A couple of weeks ago I received the following email from a straight teenager:
Dear GB,
I am a 17 years old heterosexual boy who grew up in the countryside. I came to Paris this summer and often when I go to the swimming pool there are gay men who try to chat me up. Before coming to Paris I had never met gay people, and now so many men come all of a sudden, I am a little scared to tell you the truth.
Is there something gay people do to recognise each other? Are gay men attracted to men the same way the girls are? (from a physical stand point)
Thank you very much.
I replied to him immediately to tell him that it would take me a couple of weeks to get round to writing this post for him. I then when on to say:
If a gay guy starts chatting you up, just think of it as a compliment. It's nothing to be scared about, however take the first opportunity to say that you're not interested. I've never heard of any gay guys getting abusive or violent if someone they try to chat up isn't interested, so just don't worry about it.
But the email raises a couple of interesting questions, namely how do gay guys recognise each other, and do gay men look for the same physical attributes in another man that girls look for.
Regarding the first question, I have in fact written about this subject before, in a posting last year with the title Is he or isn't he? As that post says, the most important aspect is definitely eye contact. A cruisey gay guy can look another guy in the eyes and the look on its own can say "I want to get naked with you". As a blatant example, if the cruisey guy looks the guy in the eyes, then looks at the guy's body and packet before looking the guy in the eyes again, then any guy whether gay or straight will understand!
In fact, when I was at university, a "straight" friend of mine made a pass at me in exactly that way. It was one evening, we were alone together, and having had a few drinks I was about to go back to my room to go to bed. We were saying goodnight to each other when he stopped talking to me for a second, looked me knowingly in the eyes, then looked at my crotch, and then looked me back in the eyes again. He then did it again with a more serious look in his eyes. Back then I was too scared to be gay so I ran away! It was quite a surprise coming from this particular friend, because he was the kind of guy who always had a girlfriend, and indeed he's now been married for years. I guess it proves that sexuality isn't always as clear cut as one might suppose.
To try and guess whether a guy is gay without eye contact, I'd try to work out who he looks at. If he's in the gym, is he looking at the women or the other guys? Straight guys instinctively don't want to be caught checking out other guys so they'll tend to keep their eyes to themselves if they're not checking out a woman. Even closeted gay guys can give themselves away like this, and in extreme circumstances it's possible to work out that a guy is gay before he knows it himself. I know that when I'm in a gym, I can't help myself looking at the other guys, especially in the changing room and showers!

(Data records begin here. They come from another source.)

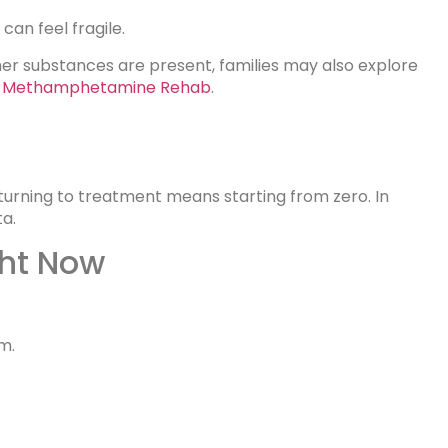
 can feel fragile.
er substances are present, families may also explore
in Methamphetamine Rehab
.
turning to treatment means starting from zero. In
ta.
ght Now
m.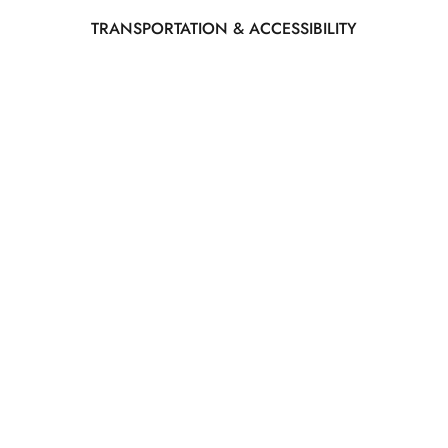
TRANSPORTATION & ACCESSIBILITY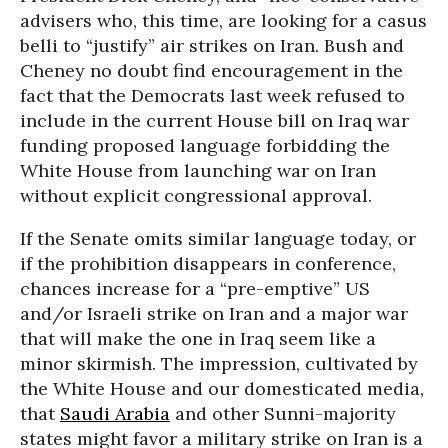
advisers who, this time, are looking for a casus
belli to “justify” air strikes on Iran. Bush and
Cheney no doubt find encouragement in the
fact that the Democrats last week refused to
include in the current House bill on Iraq war
funding proposed language forbidding the
White House from launching war on Iran
without explicit congressional approval.
If the Senate omits similar language today, or
if the prohibition disappears in conference,
chances increase for a “pre-emptive” US
and/or Israeli strike on Iran and a major war
that will make the one in Iraq seem like a
minor skirmish. The impression, cultivated by
the White House and our domesticated media,
that
Saudi Arabia
and other Sunni-majority
states might favor a military strike on Iran is a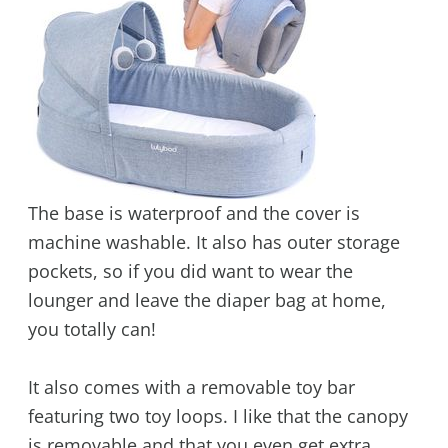
The base is waterproof and the cover is
machine washable. It also has outer storage
pockets, so if you did want to wear the
lounger and leave the diaper bag at home,
you totally can!
It also comes with a removable toy bar
featuring two toy loops. I like that the canopy
is removable and that you even get extra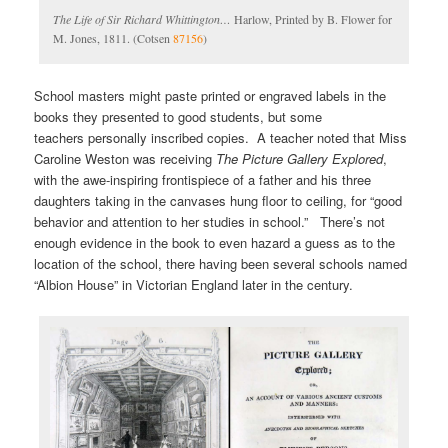
The Life of Sir Richard Whittington…
Harlow, Printed by B. Flower for
M. Jones, 1811. (Cotsen
87156
)
School masters might paste printed or engraved labels in the
books they presented to good students, but some
teachers personally inscribed copies. A teacher noted that Miss
Caroline Weston was receiving
The Picture Gallery Explored
,
with the awe-inspiring frontispiece of a father and his three
daughters taking in the canvases hung floor to ceiling, for “good
behavior and attention to her studies in school.” There’s not
enough evidence in the book to even hazard a guess as to the
location of the school, there having been several schools named
“Albion House” in Victorian England later in the century.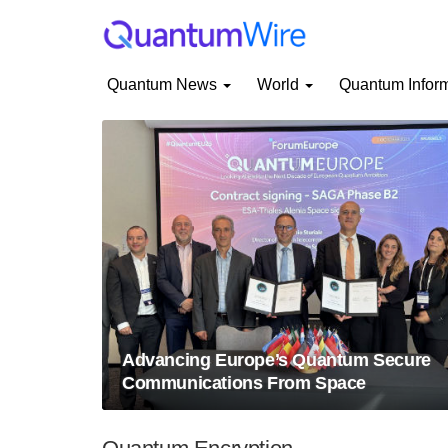
Quantum News
World
Quantum Infor
Advancing Europe’s Quantum Secure
Communications From Space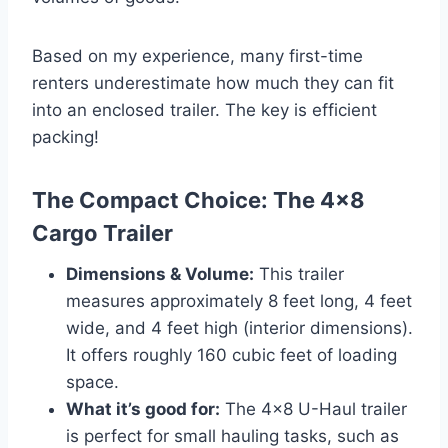
Based on my experience, many first-time
renters underestimate how much they can fit
into an enclosed trailer. The key is efficient
packing!
The Compact Choice: The 4×8
Cargo Trailer
Dimensions & Volume:
This trailer
measures approximately 8 feet long, 4 feet
wide, and 4 feet high (interior dimensions).
It offers roughly 160 cubic feet of loading
space.
What it’s good for:
The 4×8 U-Haul trailer
is perfect for small hauling tasks, such as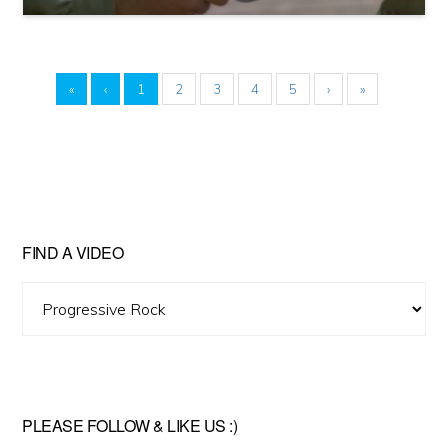
«
‹
1
2
3
4
5
›
»
FIND A VIDEO
Find
A
Video
PLEASE FOLLOW & LIKE US :)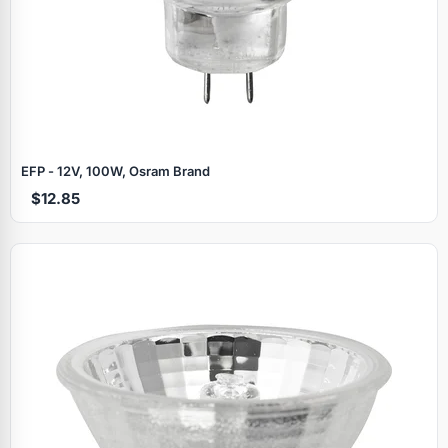
EFP - 12V, 100W, Osram Brand
$12.85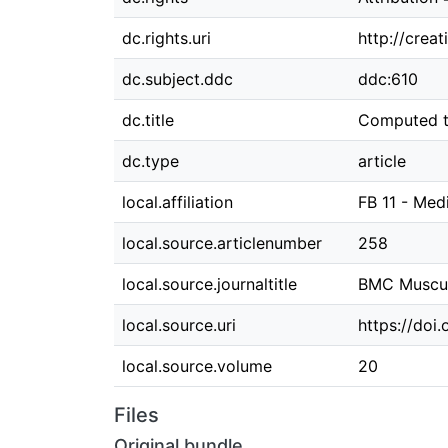
dc.rights.uri
http://crea
dc.subject.ddc
ddc:610
dc.title
Computed to
dc.type
article
local.affiliation
FB 11 - Med
local.source.articlenumber
258
local.source.journaltitle
BMC Muscul
local.source.uri
https://doi
local.source.volume
20
Files
Original bundle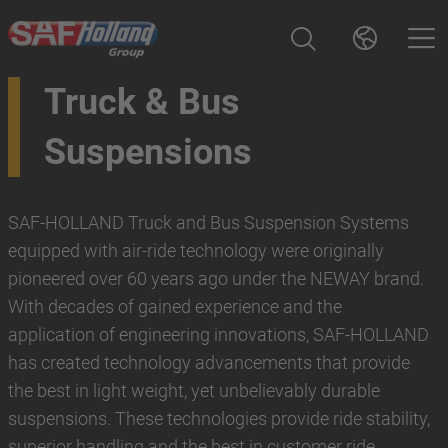
Truck & Bus
Suspensions
SAF-HOLLAND Truck and Bus Suspension Systems
equipped with air-ride technology were originally
pioneered over 60 years ago under the NEWAY brand.
With decades of gained experience and the
application of engineering innovations, SAF-HOLLAND
has created technology advancements that provide
the best in light weight, yet unbelievably durable
suspensions. These technologies provide ride stability,
superior handling and the best in customer ride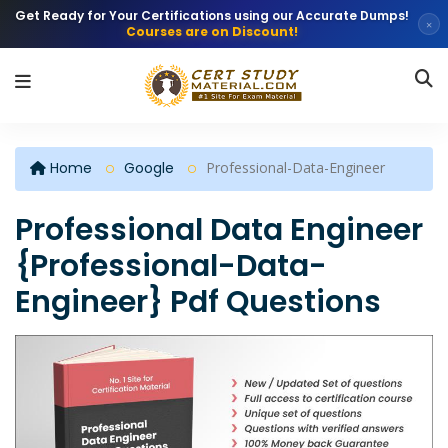
Get Ready for Your Certifications using our Accurate Dumps!
×
Courses are on Discount!
Home
Google
Professional-Data-Engineer
Professional Data Engineer
{Professional-Data-
Engineer} Pdf Questions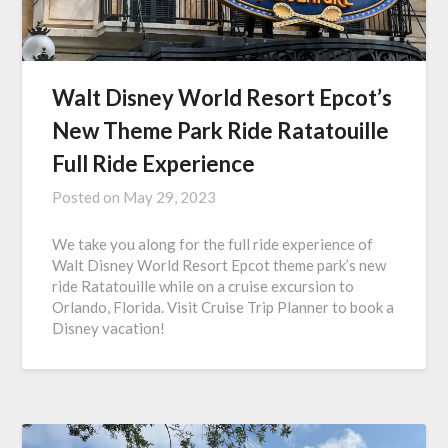
Walt Disney World Resort Epcot’s
New Theme Park Ride Ratatouille
Full Ride Experience
Posted on
May 29, 2023
We take you along for the full ride experience of
Walt Disney World Resort Epcot theme park’s new
ride Ratatouille while on a cruise excursion to
Orlando, Florida. Visit Cruise Trip Planner to book a
Disney vacation!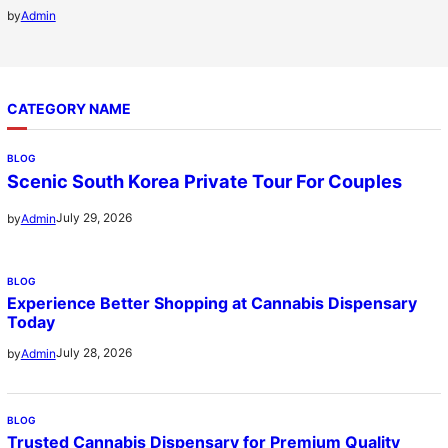
by
Admin
CATEGORY NAME
BLOG
Scenic South Korea Private Tour For Couples
July 29, 2026
by
Admin
BLOG
Experience Better Shopping at Cannabis Dispensary
Today
July 28, 2026
by
Admin
BLOG
Trusted Cannabis Dispensary for Premium Quality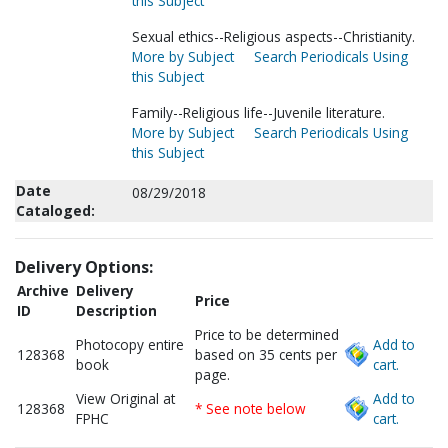
this Subject
Sexual ethics--Religious aspects--Christianity.
More by Subject
Search Periodicals Using
this Subject
Family--Religious life--Juvenile literature.
More by Subject
Search Periodicals Using
this Subject
Date
08/29/2018
Cataloged:
Delivery Options:
Archive
Delivery
Price
ID
Description
Price to be determined
Photocopy entire
Add to
128368
based on 35 cents per
book
cart.
page.
View Original at
Add to
128368
* See note below
FPHC
cart.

If the person whose sexuality you're trying to determine is a friend, there are other things that can help. For example, if a guy has an unambiguous and keen interest in women, although he could just be hiding the fact that he's gay, almost certainly it's because he's straight. But of course, a lack of girlfriends could mean that the guy is gay.
All this talk about working out whether someone is gay or not reminds me of something that happened about ten years ago on the trading floor of a bank that I used to work for. Although I'd been working for the bank for a year or so, there was a London based colleague who had been working in one of the bank's offices abroad so I hadn't met him yet. But soon after he returned to the London office we began working on a deal together, and I recall being amazed by feeling an almost electric, telepathic connection when we were close to each other, such as when we were looking at a spreadsheet together on one of our workstations. It was quite intense and completely distracting, and I've never experienced anything like it, before or afterwards. I certainly had no idea what caused it. However, a few months later, that was the 'straight' colleague that I spotted in pleasuredome sauna. So if there really is such a thing as gaydar being like radar, then that was definitely it!
Regarding the other question my experience is that everyone, whether male or female, has their different favourite attributes that they look for in their partners. However I reckon that the menu of possible attributes is the same! I also reckon that a gay guy is more likely to be interested in the other guy's equipment than a women is. In connection with this, it's worth remembering that "Beauty is in the eye of the beholder", so for any particular guy there are likely to be some gay men and some women who find him attractive and others who don't.
Do any other readers have any thoughts on these subjects?